Match on the string "Tumor" in the entries below and return every matching line.

═════ INPUT RECORDS

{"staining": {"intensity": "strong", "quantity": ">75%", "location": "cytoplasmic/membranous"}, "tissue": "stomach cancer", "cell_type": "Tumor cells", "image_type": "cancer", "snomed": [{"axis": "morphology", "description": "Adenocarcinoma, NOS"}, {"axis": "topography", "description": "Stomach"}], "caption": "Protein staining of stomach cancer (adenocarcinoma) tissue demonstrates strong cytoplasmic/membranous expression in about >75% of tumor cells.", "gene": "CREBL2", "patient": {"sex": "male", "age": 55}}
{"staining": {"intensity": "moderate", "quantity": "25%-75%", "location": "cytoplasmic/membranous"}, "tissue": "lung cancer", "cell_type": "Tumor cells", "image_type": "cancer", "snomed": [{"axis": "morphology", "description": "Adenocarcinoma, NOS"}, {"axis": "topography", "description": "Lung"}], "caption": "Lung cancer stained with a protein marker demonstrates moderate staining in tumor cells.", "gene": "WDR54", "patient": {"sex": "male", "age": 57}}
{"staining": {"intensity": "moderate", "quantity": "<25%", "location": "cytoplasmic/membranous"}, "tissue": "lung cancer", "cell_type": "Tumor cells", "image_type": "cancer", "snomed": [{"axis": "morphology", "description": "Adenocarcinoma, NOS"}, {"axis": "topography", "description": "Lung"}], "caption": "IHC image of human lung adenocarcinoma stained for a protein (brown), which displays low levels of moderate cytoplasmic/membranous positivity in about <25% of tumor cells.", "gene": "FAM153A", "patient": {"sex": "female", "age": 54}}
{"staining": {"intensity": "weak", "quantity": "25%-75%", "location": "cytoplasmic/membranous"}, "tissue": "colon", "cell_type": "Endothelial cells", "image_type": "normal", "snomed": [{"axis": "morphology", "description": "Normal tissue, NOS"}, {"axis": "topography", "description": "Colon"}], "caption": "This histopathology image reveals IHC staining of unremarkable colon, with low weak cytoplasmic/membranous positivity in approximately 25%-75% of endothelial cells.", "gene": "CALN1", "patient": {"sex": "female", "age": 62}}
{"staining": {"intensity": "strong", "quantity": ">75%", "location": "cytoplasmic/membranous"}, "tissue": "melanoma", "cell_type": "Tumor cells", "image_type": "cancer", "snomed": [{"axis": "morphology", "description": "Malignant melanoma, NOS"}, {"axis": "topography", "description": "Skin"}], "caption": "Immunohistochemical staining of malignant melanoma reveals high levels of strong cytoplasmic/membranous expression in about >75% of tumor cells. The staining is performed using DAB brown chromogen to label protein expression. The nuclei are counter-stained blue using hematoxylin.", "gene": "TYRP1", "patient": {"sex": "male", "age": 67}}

══════════

TASK SOLUTION -
{"staining": {"intensity": "strong", "quantity": ">75%", "location": "cytoplasmic/membranous"}, "tissue": "stomach cancer", "cell_type": "Tumor cells", "image_type": "cancer", "snomed": [{"axis": "morphology", "description": "Adenocarcinoma, NOS"}, {"axis": "topography", "description": "Stomach"}], "caption": "Protein staining of stomach cancer (adenocarcinoma) tissue demonstrates strong cytoplasmic/membranous expression in about >75% of tumor cells.", "gene": "CREBL2", "patient": {"sex": "male", "age": 55}}
{"staining": {"intensity": "moderate", "quantity": "25%-75%", "location": "cytoplasmic/membranous"}, "tissue": "lung cancer", "cell_type": "Tumor cells", "image_type": "cancer", "snomed": [{"axis": "morphology", "description": "Adenocarcinoma, NOS"}, {"axis": "topography", "description": "Lung"}], "caption": "Lung cancer stained with a protein marker demonstrates moderate staining in tumor cells.", "gene": "WDR54", "patient": {"sex": "male", "age": 57}}
{"staining": {"intensity": "moderate", "quantity": "<25%", "location": "cytoplasmic/membranous"}, "tissue": "lung cancer", "cell_type": "Tumor cells", "image_type": "cancer", "snomed": [{"axis": "morphology", "description": "Adenocarcinoma, NOS"}, {"axis": "topography", "description": "Lung"}], "caption": "IHC image of human lung adenocarcinoma stained for a protein (brown), which displays low levels of moderate cytoplasmic/membranous positivity in about <25% of tumor cells.", "gene": "FAM153A", "patient": {"sex": "female", "age": 54}}
{"staining": {"intensity": "strong", "quantity": ">75%", "location": "cytoplasmic/membranous"}, "tissue": "melanoma", "cell_type": "Tumor cells", "image_type": "cancer", "snomed": [{"axis": "morphology", "description": "Malignant melanoma, NOS"}, {"axis": "topography", "description": "Skin"}], "caption": "Immunohistochemical staining of malignant melanoma reveals high levels of strong cytoplasmic/membranous expression in about >75% of tumor cells. The staining is performed using DAB brown chromogen to label protein expression. The nuclei are counter-stained blue using hematoxylin.", "gene": "TYRP1", "patient": {"sex": "male", "age": 67}}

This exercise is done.